Texto fornecido:
*-*-*

1. Como é o ensino da matemática?

A palavra matemática vem do grego matemathike, que significa “ensinamentos”. Matemática é uma ciência e um sistema de pensamento formal, e como tal, procura reconhecer, classificar e explorar padrões que encontramos na natureza. Desde as listas dos tigres e zebras, a contagem das pétalas nas flores, a migração de pássaros até fenômenos e ciclos biológicos, astronômicos, moleculares, etc. (Onodera).

De acordo com os Parâmetros Curriculares Nacionais (PCN) para o ensino fundamental, com o ensino da matemática nas escolas, pretende-se ajudar o aluno a “compreender o mundo à sua volta e vê-la [a matemática] como área do conhecimento que estimula o interesse, a curiosidade, o espírito de investigação e o desenvolvimento da capacidade para resolver problemas”.

O ensino da matemática é visto como forma muito além da transmissão de conteúdo, mas de desenvolvimento do pensamento lógico, do raciocínio dedutivo, de inúmeras habilidades previstas para a autonomia crítica do indivíduo em tarefas do cotidiano e como agente de cidadania. É previsto nos PCN que a diversidade sociocultural de nosso país seja levada em consideraçãono ensino da matemática. A organização do conteúdo é feita em blocos: números e operações (aritmética e álgebra); espaço e formas (geometria); grandezas e medidas (aritmética, álgebra e geometria), e tratamento de informação (estatística, combinatória e probabilidade). Esta forma tem como intuito privilegiar as intra-conexões das áreas da matemática e com outras disciplinas estimulando que os professores sejam “criativos” e trabalhem com colegas e profissionais de outras áreas para enriquecer o currículo no desenvolvimento de projetos que levem o aluno para a aplicação no mundo real.

*-*-*

Listas de posições articulares:
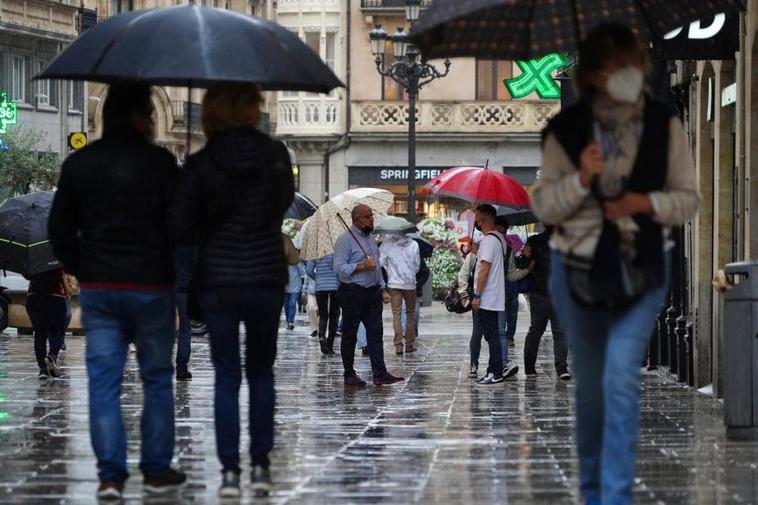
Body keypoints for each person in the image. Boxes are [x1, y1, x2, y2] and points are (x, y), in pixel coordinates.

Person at [532, 24, 699, 505]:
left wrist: (641, 204)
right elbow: (546, 207)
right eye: (609, 66)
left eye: (627, 63)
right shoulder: (565, 131)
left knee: (620, 379)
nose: (620, 74)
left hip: (641, 268)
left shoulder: (663, 124)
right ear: (590, 75)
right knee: (591, 392)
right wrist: (582, 181)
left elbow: (687, 202)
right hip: (576, 270)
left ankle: (616, 497)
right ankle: (592, 493)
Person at [48, 82, 185, 501]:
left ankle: (110, 475)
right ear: (139, 117)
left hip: (101, 288)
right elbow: (182, 225)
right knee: (157, 379)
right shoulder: (162, 164)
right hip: (151, 286)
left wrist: (83, 265)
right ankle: (157, 468)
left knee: (104, 382)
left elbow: (59, 229)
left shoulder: (81, 164)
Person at [169, 82, 294, 498]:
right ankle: (259, 463)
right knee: (261, 372)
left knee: (226, 375)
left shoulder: (202, 162)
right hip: (264, 277)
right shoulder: (276, 157)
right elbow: (281, 205)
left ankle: (228, 470)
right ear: (251, 109)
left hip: (219, 279)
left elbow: (182, 226)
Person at [333, 204, 404, 387]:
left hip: (372, 293)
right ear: (357, 220)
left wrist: (383, 289)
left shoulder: (371, 240)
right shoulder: (345, 241)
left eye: (371, 215)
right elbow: (340, 269)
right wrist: (361, 266)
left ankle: (379, 373)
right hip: (352, 292)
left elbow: (378, 267)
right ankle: (349, 373)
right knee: (350, 334)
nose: (372, 219)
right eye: (367, 216)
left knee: (375, 333)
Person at [516, 229, 570, 380]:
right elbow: (520, 264)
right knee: (544, 331)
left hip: (552, 294)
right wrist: (525, 256)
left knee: (549, 331)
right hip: (542, 294)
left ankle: (553, 367)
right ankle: (557, 368)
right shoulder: (536, 241)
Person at [470, 204, 510, 385]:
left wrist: (477, 295)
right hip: (495, 295)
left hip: (487, 296)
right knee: (493, 334)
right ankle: (495, 370)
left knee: (491, 335)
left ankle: (494, 372)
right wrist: (476, 251)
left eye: (477, 217)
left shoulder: (488, 240)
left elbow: (484, 269)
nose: (475, 221)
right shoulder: (499, 239)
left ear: (483, 219)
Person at [494, 215, 530, 378]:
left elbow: (514, 268)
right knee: (506, 316)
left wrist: (523, 257)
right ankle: (506, 342)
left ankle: (509, 338)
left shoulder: (511, 243)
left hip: (509, 286)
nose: (503, 230)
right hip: (502, 287)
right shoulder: (498, 243)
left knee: (511, 313)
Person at [379, 234, 420, 355]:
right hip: (410, 284)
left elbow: (380, 263)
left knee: (396, 314)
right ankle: (409, 345)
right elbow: (417, 266)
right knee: (410, 314)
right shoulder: (414, 244)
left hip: (394, 283)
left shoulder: (386, 244)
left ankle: (398, 346)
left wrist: (390, 269)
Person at [25, 269, 67, 379]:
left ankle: (42, 369)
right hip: (56, 296)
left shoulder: (33, 256)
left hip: (34, 296)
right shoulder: (57, 255)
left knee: (39, 333)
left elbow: (27, 274)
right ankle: (52, 356)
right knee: (57, 331)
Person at [457, 234, 482, 378]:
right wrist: (464, 295)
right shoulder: (473, 255)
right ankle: (474, 364)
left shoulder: (498, 247)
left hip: (496, 298)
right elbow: (463, 275)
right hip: (477, 298)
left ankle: (499, 363)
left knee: (497, 333)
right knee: (478, 332)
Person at [305, 254, 340, 355]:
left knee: (323, 314)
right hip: (335, 286)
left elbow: (309, 270)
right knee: (334, 315)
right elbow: (340, 267)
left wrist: (318, 278)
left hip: (320, 286)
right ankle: (330, 344)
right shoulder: (336, 249)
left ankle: (321, 336)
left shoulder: (316, 249)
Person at [174, 246, 194, 381]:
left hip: (163, 288)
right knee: (185, 329)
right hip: (184, 289)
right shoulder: (193, 242)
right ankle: (181, 368)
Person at [284, 260, 304, 331]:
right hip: (284, 287)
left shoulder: (297, 261)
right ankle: (288, 321)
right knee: (286, 305)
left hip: (295, 287)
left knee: (292, 303)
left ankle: (290, 322)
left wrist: (298, 264)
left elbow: (303, 273)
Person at [303, 274, 319, 338]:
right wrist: (303, 291)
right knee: (311, 308)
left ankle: (321, 329)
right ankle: (314, 329)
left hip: (324, 290)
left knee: (323, 311)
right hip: (311, 292)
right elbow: (306, 280)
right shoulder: (310, 265)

*-*-*

Tarefas propostas:
a - Indique se cada afirmação concorda com o texto sobre o ensino da matemática, respondendo sim ou não e citando literalmente o trecho decisivo: (i) a palavra matemática tem origem grega e significa "ensinamentos"; (ii) o conteúdo é organizado em três blocos; (iii) o ensino da matemática é visto apenas como transmissão de conteúdo.
b - Dê continuidade ao texto sobre o ensino da matemática a partir da última frase apresentada.

Respostas do exercício:
a -
(i) Sim: "A palavra matemática vem do grego matemathike, que significa “ensinamentos”".
(ii) Não: "A organização do conteúdo é feita em blocos: números e operações (aritmética e álgebra); espaço e formas (geometria); grandezas e medidas (aritmética, álgebra e geometria), e tratamento de informação (estatística, combinatória e probabilidade)". São quatro blocos.
(iii) Não: "O ensino da matemática é visto como forma muito além da transmissão de conteúdo".

b -
2. Quais são as fases que a criança passa até adquirir o domínio da matéria?

Segundo Piaget (1967), o desenvolvimento cognitivo se dá através de quatro grandes estágios:

1. Sensório motor (até os 2 anos aproximadamente) é a fase quando o aprendizado do mundo se dá através dos sentidos e das sensações através dos sistemas de percepção e do movimento. Nesta fase, a primeira noção “matemática” que aparece é a noção de permanência de objeto, quando uma criança sabe que um objeto que sumiu de cena continua existindo. Esta noção é essencial para formação e consolidação da noção de número.

2. Pré-operacional (até os 7 anos aproximadamente) é o estágio do advento da linguagem onde a criança se apropria do mundo pelos símbolos e o seu imaginário. Nesta etapa, o que temos de mais matemático – além da continuidade das explorações espaciais do estágio anterior – é o desenvolvimento das noções de quantidade, de maior e menor e das correspondências comparativas. Nesta idade, a criança desenvolve as noções numéricas concretas.

3. Operacional/Concreto (até 11 anos aproximadamente) são construídos conhecimentos lógicos baseados na experiência concreta do mundo. Aqui temos a noção de permanência de quantidade onde a criança já consegue fazer uma representação interna de quantidade que se sustente. Ou seja, ela consegue admitir que, embora formas sejam diferentes (e.g. argila em forma de bolinha e uma bolinha igual transformada em salsicha), duas coisas podem representar a mesma quantidade. Assim, uma criança consegue manipular as noções de quantidade de uma receita, desde os ingredientes até o resultado final.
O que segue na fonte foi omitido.